Some in the workforce have transitioned to working remotely and are able to shelter in place; however, many have lost their jobs or had to close their businesses. Children and families are facing food and housing insecurities and other life stresses.
Similarly, while some school districts have been able to pivot relatively quickly and produce online curriculum, offer virtual classes, and deploy buses to distribute lunches into the community or serve as mobile hot spots, many, especially rural districts or those without a lot of resources and support have not. They simply did not have access to the resources they needed. Even in the midst of such glaring inequities, how we should tackle the problems isn’t always so clear.
The Georgia Partnership recognizes we are in unprecedented times, but we also recognize that an unprecedented opportunity is before us. Knowing that even before the current crisis, Georgia was facing potentially 1.5 million unemployable people, we can’t afford to “get back to normal.”
Instead, we must go forward boldly with an unwavering conviction that leaders from the capitol to the classroom can create a “new normal,” one that strives to level the playing field and provide fair and equitable opportunity for all Georgians. That means that policymakers must continue working to ensure all students are educated to a high standard and that all schools have the resources to do so, targeting more resources to students who come to school with greater disadvantages.
Leaders must also commit to supporting the expansion of Georgia’s technological infrastructure, especially in rural communities, so that digital learning opportunities are more readily available to all public-school students, not just those who can afford it.
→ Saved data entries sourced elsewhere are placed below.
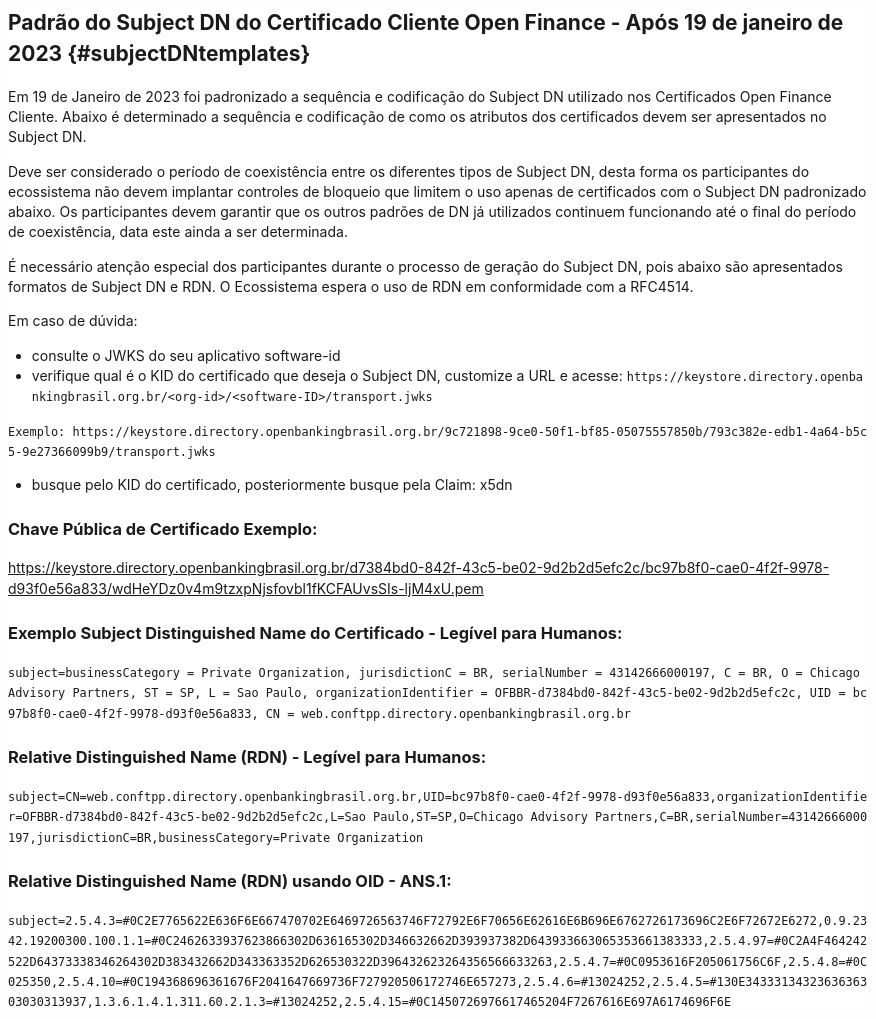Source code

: ## Padrão do Subject DN do Certificado Cliente Open Finance - Após 19 de janeiro de 2023 {#subjectDNtemplates}
Em 19 de Janeiro de 2023 foi padronizado a sequência e codificação do Subject DN utilizado nos Certificados Open Finance Cliente. 
Abaixo é determinado a sequência e codificação de como os atributos dos certificados devem ser apresentados no Subject DN.

Deve ser considerado o período de coexistência entre os diferentes tipos de Subject DN, desta forma os participantes do ecossistema não devem implantar controles de bloqueio que limitem o uso apenas de certificados com o Subject DN padronizado abaixo. Os participantes devem garantir que os outros padrões de DN já utilizados continuem funcionando até o final do período de coexistência, data este ainda a ser determinada.

É necessário atenção especial dos participantes durante o processo de geração do Subject DN, pois abaixo são apresentados formatos de Subject DN e RDN.
O Ecossistema espera o uso de RDN em conformidade com a RFC4514. 

Em caso de dúvida: 
- consulte o JWKS do seu aplicativo software-id
- verifique qual é o KID do certificado que deseja o Subject DN, customize a URL e acesse: ``https://keystore.directory.openbankingbrasil.org.br/<org-id>/<software-ID>/transport.jwks ``

``Exemplo: https://keystore.directory.openbankingbrasil.org.br/9c721898-9ce0-50f1-bf85-05075557850b/793c382e-edb1-4a64-b5c5-9e27366099b9/transport.jwks``
- busque pelo KID do certificado, posteriormente busque pela Claim: x5dn

 
### Chave Pública de Certificado Exemplo: 
https://keystore.directory.openbankingbrasil.org.br/d7384bd0-842f-43c5-be02-9d2b2d5efc2c/bc97b8f0-cae0-4f2f-9978-d93f0e56a833/wdHeYDz0v4m9tzxpNjsfovbl1fKCFAUvsSIs-ljM4xU.pem


### Exemplo Subject Distinguished Name do Certificado - Legível para Humanos:
```
subject=businessCategory = Private Organization, jurisdictionC = BR, serialNumber = 43142666000197, C = BR, O = Chicago Advisory Partners, ST = SP, L = Sao Paulo, organizationIdentifier = OFBBR-d7384bd0-842f-43c5-be02-9d2b2d5efc2c, UID = bc97b8f0-cae0-4f2f-9978-d93f0e56a833, CN = web.conftpp.directory.openbankingbrasil.org.br
```

### Relative Distinguished Name (RDN) - Legível para Humanos:
```
subject=CN=web.conftpp.directory.openbankingbrasil.org.br,UID=bc97b8f0-cae0-4f2f-9978-d93f0e56a833,organizationIdentifier=OFBBR-d7384bd0-842f-43c5-be02-9d2b2d5efc2c,L=Sao Paulo,ST=SP,O=Chicago Advisory Partners,C=BR,serialNumber=43142666000197,jurisdictionC=BR,businessCategory=Private Organization
```

### Relative Distinguished Name (RDN) usando OID - ANS.1:
```
subject=2.5.4.3=#0C2E7765622E636F6E667470702E6469726563746F72792E6F70656E62616E6B696E6762726173696C2E6F72672E6272,0.9.2342.19200300.100.1.1=#0C2462633937623866302D636165302D346632662D393937382D643933663065353661383333,2.5.4.97=#0C2A4F464242522D64373338346264302D383432662D343363352D626530322D396432623264356566633263,2.5.4.7=#0C0953616F205061756C6F,2.5.4.8=#0C025350,2.5.4.10=#0C194368696361676F2041647669736F727920506172746E657273,2.5.4.6=#13024252,2.5.4.5=#130E3433313432363636303030313937,1.3.6.1.4.1.311.60.2.1.3=#13024252,2.5.4.15=#0C1450726976617465204F7267616E697A6174696F6E
```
Lastly, community and regional leaders must assess their local assets and build partnerships that support students inside the classroom and beyond.
There is no doubt that the educational attainment of a state's population — its workforce — is critical to supporting its economic development goals. Leaders across all education agencies, early learning through post-secondary, and workforce development entities must devise a coordinated plan to combat decades of poverty, undereducation, and dependence on low-skilled jobs.
We must blaze new paths of educational accessibility and economic opportunity for all students and adults. People in the future will be affected long-term by the choices we make today and are counting on us to do the right thing. So, we must lead with a focus on the present while stewarding our assets with a mind toward the future.